# Whole mischeif needing homes. Southwestern Ontario.



## SarahEden (Mar 5, 2013)

Due do not being home enough I am needing to rehome my rats I think.... this is a very hard desicion but I feel horrible that they are alone for so long.. sometimes I am away for 2-3 days at a time and my roommates will take care of the other pets but are terrified of the rats and won't let them out or handle them or anything. 

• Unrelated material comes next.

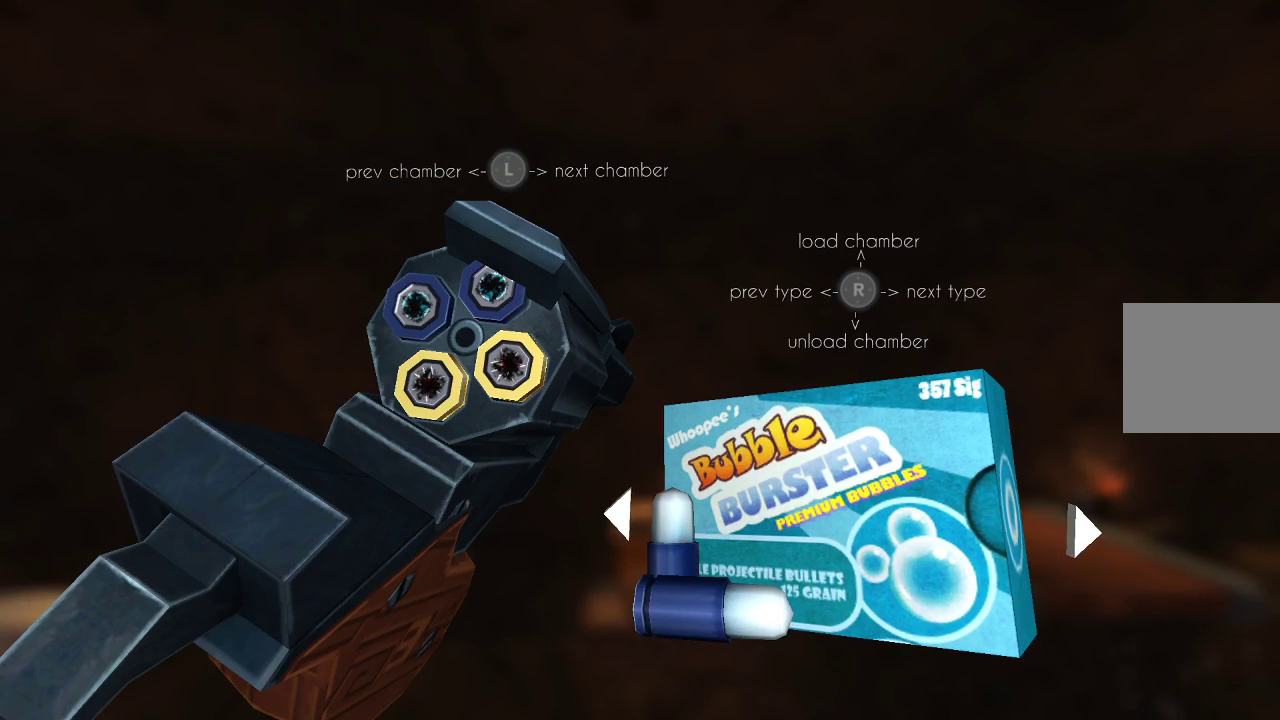
{"buttons": [], "left_stick": "center", "right_stick": "center", "events": []}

So anyways I have 3 adult males born Feb 6th 2013 and 2 males born November 13th 2013. Then two females one born July 2013 (the mum of the ones born in November) and the other born November 13th 2013. All have been handled from birth and gotten from breeders not petstores.. they came from feeder breeders though unfortunately. All seem to be in good health. They are all friendly and can be handled but due to me not being around often they have only really been handled when their cages need to be cleaned when I am home... so they are slightly timid but have never ever bitten or anything. 

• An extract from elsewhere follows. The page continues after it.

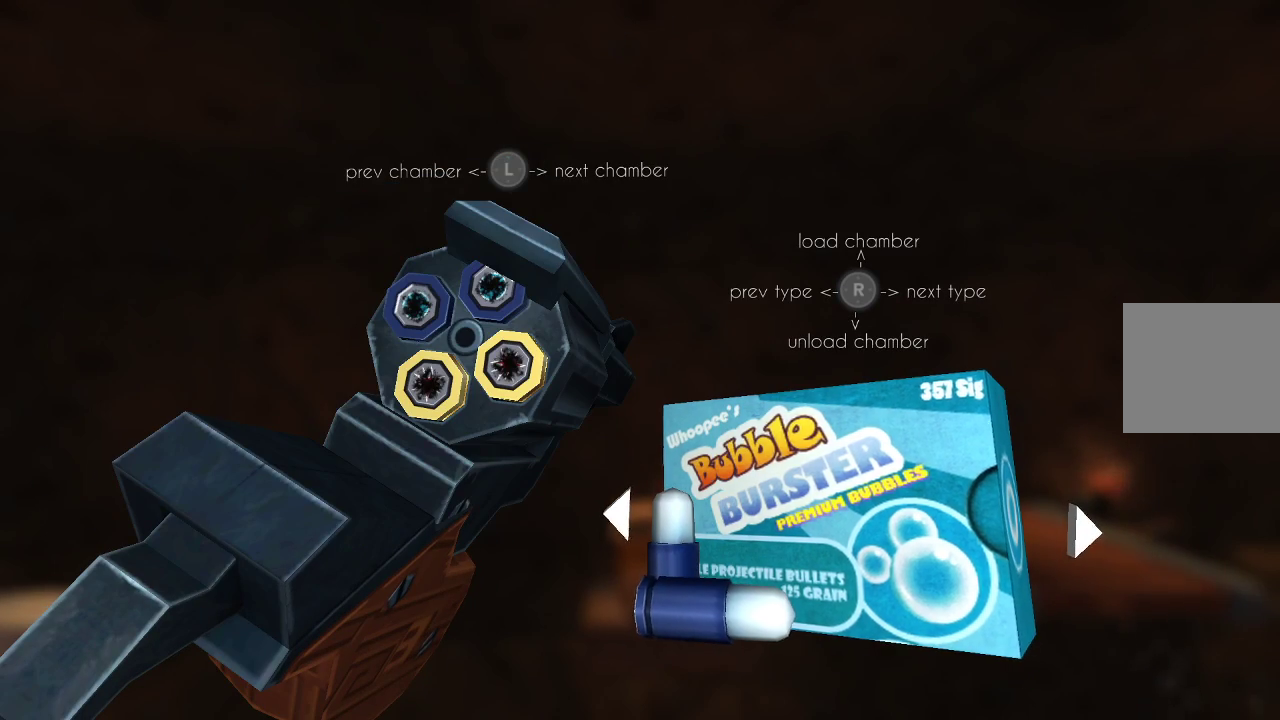
{"buttons": [], "left_stick": "right", "right_stick": "center", "events": [[267, "right_stick", "down-left"], [400, "right_stick", "center"], [467, "left_stick", "right"]]}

The cages are available with them but while I am not asking for a rehome fee for the rats I am looking to recover from the costs put into the cages (over $300)... But am willing to let them go for cheap as long as I knnow they are going to a good home. Have a single FN for $50 a prevue cage (I dont know the type but it's 4 levels) for $30 and a super pet my first home for $20 but they should be in a bigger cage than that one.. waiting for the boys to get a bit bigger before i move them into the prevue.. just not sure if they are big enough for the bars yet. 

I am in the London Area. I cannot travel to meet though I don't drive. This breaks my heart but I just want to do what is best for them at this point.


----------